[Records from a collection of data]
———
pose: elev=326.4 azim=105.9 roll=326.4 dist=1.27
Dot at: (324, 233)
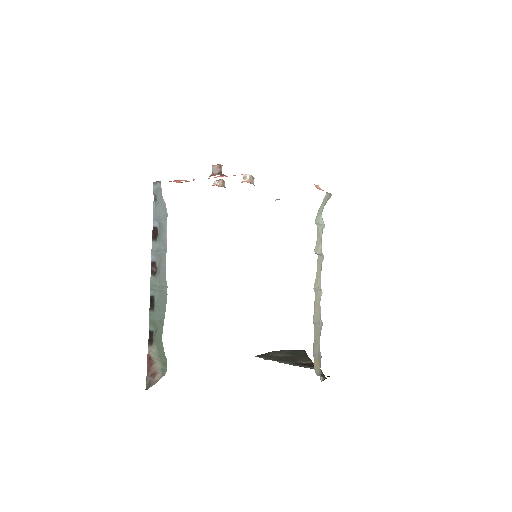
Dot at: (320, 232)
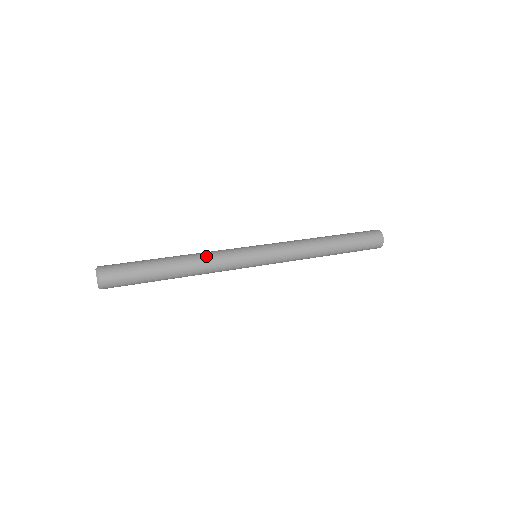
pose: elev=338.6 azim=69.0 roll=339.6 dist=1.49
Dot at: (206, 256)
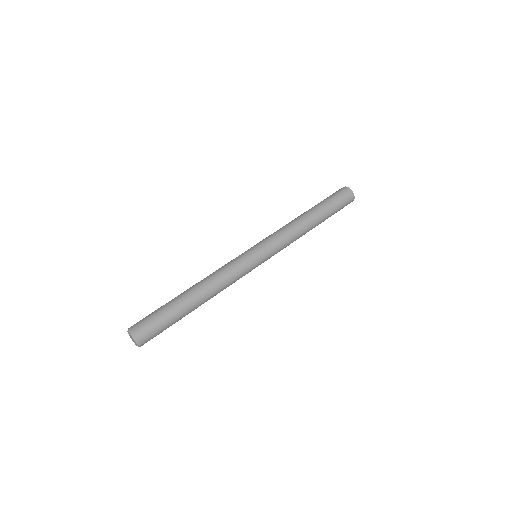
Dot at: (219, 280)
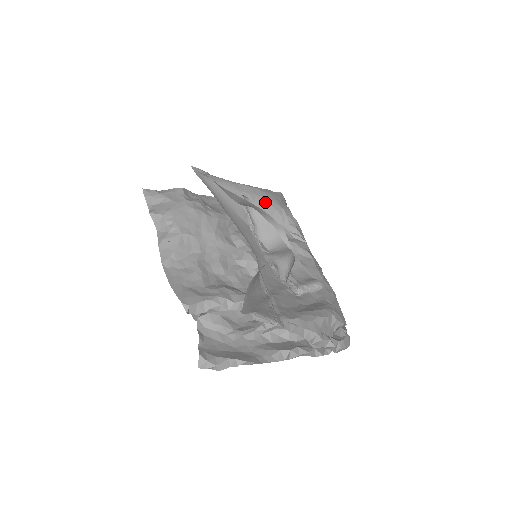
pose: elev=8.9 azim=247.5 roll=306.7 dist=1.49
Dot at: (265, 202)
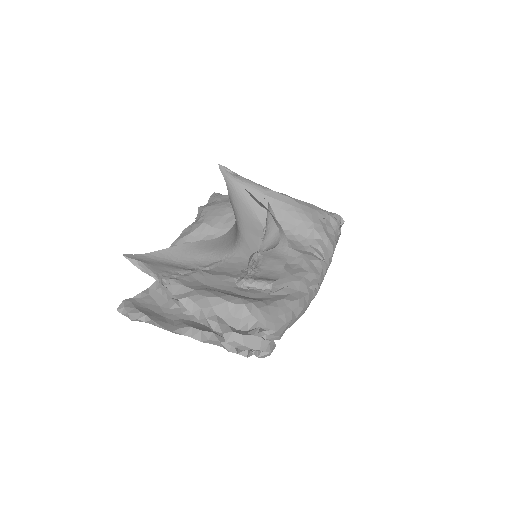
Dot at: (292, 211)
———
[Your task] Transcribe every line of the data above without changing a character, and leave the pictures out.

[Complete answer]
pose: elev=326.4 azim=105.9 roll=326.4 dist=1.27
Dot at: (324, 233)
Dot at: (320, 232)
pose: elev=338.6 azim=69.0 roll=339.6 dist=1.49
Dot at: (206, 256)
Dot at: (219, 280)
pose: elev=8.9 azim=247.5 roll=306.7 dist=1.49
Dot at: (265, 202)
Dot at: (292, 211)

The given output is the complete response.